- _Input material_
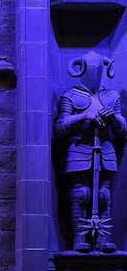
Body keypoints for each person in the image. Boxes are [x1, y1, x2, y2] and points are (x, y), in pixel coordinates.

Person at [54, 51, 126, 252]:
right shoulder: (70, 96)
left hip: (104, 149)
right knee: (80, 193)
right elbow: (60, 127)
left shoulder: (111, 97)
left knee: (104, 195)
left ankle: (104, 240)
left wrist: (111, 117)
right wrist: (85, 115)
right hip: (79, 149)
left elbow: (123, 128)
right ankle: (79, 239)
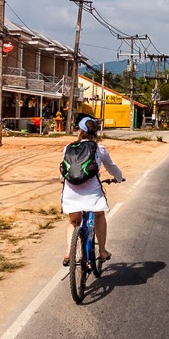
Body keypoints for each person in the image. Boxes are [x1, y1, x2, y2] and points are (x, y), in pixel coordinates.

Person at [61, 114, 123, 266]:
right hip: (92, 192)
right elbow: (112, 167)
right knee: (99, 216)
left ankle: (69, 251)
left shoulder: (68, 148)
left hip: (71, 191)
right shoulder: (99, 149)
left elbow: (64, 170)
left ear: (79, 131)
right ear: (95, 132)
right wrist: (119, 178)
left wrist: (63, 181)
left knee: (73, 220)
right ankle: (102, 251)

- _Exercise objective_
Write out every line, unchanged, from the one containing "left hip: (71, 191)" through the closing line of the data.

- _Answer to the problem_
left hip: (71, 191)
right shoulder: (99, 149)
left elbow: (64, 170)
left ear: (79, 131)
right ear: (95, 132)
right wrist: (119, 178)
left wrist: (63, 181)
left knee: (73, 220)
right ankle: (102, 251)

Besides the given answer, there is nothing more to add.